Twelve out of ten for West

For such a tiny village there is certainly no shortage of choice when it comes to eating out in Barna. Mulberry's for casual and family dining, O'Grady's for the seafood lovers, and what many consider to be the jewel in Barna's culinary crown, West at The Twelve. West's outstanding contemporary regional cuisine and seamless service has earned much critical acclaim, as has its extensive wine list. Here seasonal and local ingredients shine to deliver a superb fine dining experience.

This kitchen is confident enough to have a chef's table, where the curious can sit and watch the nightly service unfold from a different perspective, right in the middle of the action. If that does not appeal, the dining room is handsome and contemporary, dark and luxurious.

The service was also spot-on, very friendly and attentive. We were impressed by the knowledge of our servers about both the food and the wine. The bread could not be any fresher, made in the hotel’s own in-house Pins Bakery and accompanied by a choice of compound or plain butters.
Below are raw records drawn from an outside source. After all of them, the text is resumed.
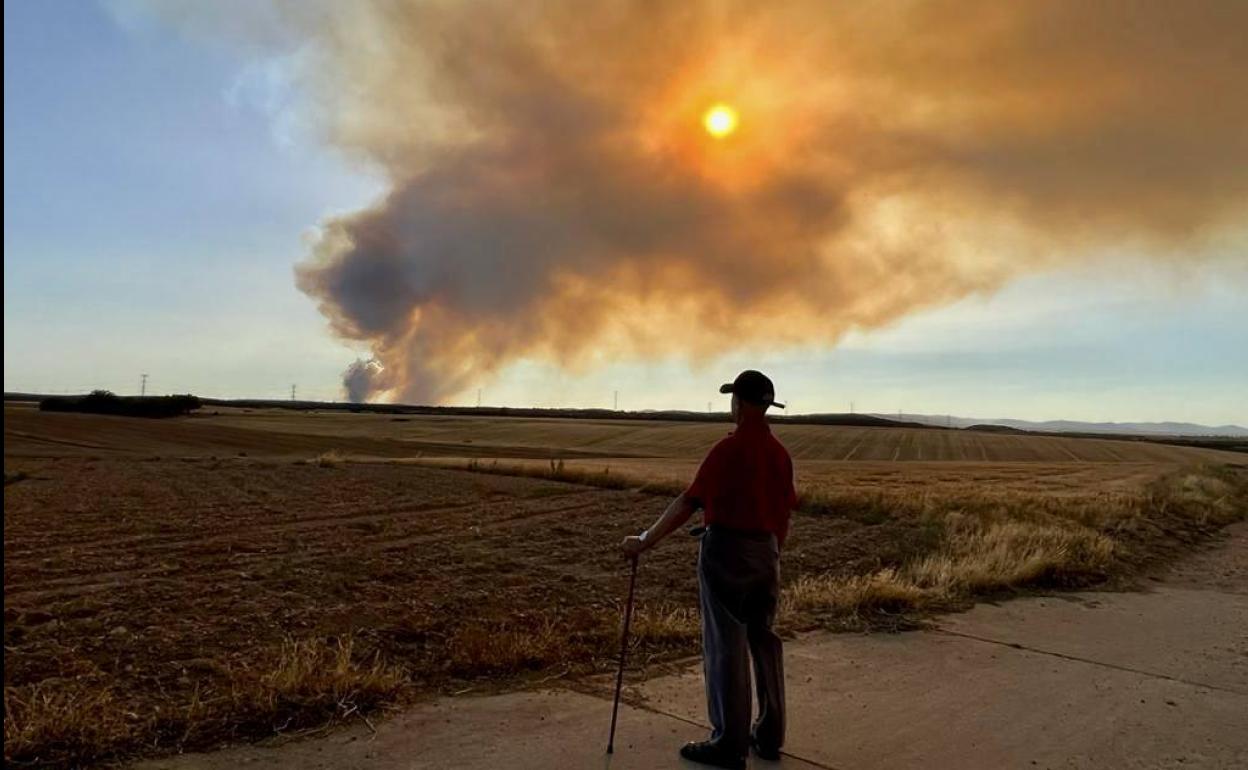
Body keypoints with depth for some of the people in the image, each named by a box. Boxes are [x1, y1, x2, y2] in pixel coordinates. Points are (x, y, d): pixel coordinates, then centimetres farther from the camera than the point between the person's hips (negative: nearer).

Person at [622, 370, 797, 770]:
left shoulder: (729, 449, -14)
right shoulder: (780, 452, 6)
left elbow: (688, 503, -17)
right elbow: (785, 511, 11)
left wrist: (645, 540, -11)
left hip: (726, 550, -7)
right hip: (765, 552, 7)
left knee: (725, 645, 1)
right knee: (763, 640, 15)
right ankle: (769, 735, 25)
When it came to wine, I took the easy option of having my wines chosen for each course, matched to the food for me by the very knowledgeable team. A restaurant with the title of best wine experience in Ireland was hardly going to get this one wrong, and I would highly recommend this option. Each glass was perfect for each course, little point in listing them, however, as their list is constantly evolving. Fergus O’Halloran, general manager and a sommelier of some note, is constantly sniffing out new wines from the four corners of the globe to add to the list, a nice feature especially for regular visitors.

A starter of a little pot of mussels from Killary Harbour was served with some lovely baby mussel fritters. A duck plate of confit parcels had a hidden treasure of foie gras inside and was served with an unusual hoi-sin and Guinness sauce.

McGeough's lamb was the centrepiece of one of the main courses, Connemara lamb rack and croquette shoulder with spinach and cumin carrots. The company’s produce also featured in the other main course, this time McGeough’s smoked sausage was paired with seared Connemara scallops, a baby leek fondue, and roasted pepper coulis. Both were excellent and beautifully presented.

The desserts were an average berry tasting plate and an outstanding rhubarb, ginger, and marshmallow concoction that was very easily one of the best desserts ever to sit in front of me.

Prices are a little lower than I would have expected from this level of service with the 'small plates' at €6.50 and €8.50 respectively and the lamb at €24.90 for a generous portion. I see that West is now open for a late Sunday lunch from 3pm — this menu seems great value also and is well worth a look.

All in all the ambiance of the restaurant on a busy Friday, the quality of our meal, and some of the best staff in Galway made for a perfect night out — sophisticated without being pretentious. I have been fortunate enough to have many great food experiences over the years, from a tasting menu in an art installation on the roof-tops of Paris, to sipping homemade organic cider in a smokey yurt in Dorset with Hugh Fearnley-Whittingstall (yes, I am foodaholic ). Dining at the West certainly ranks as one of the memorable ones.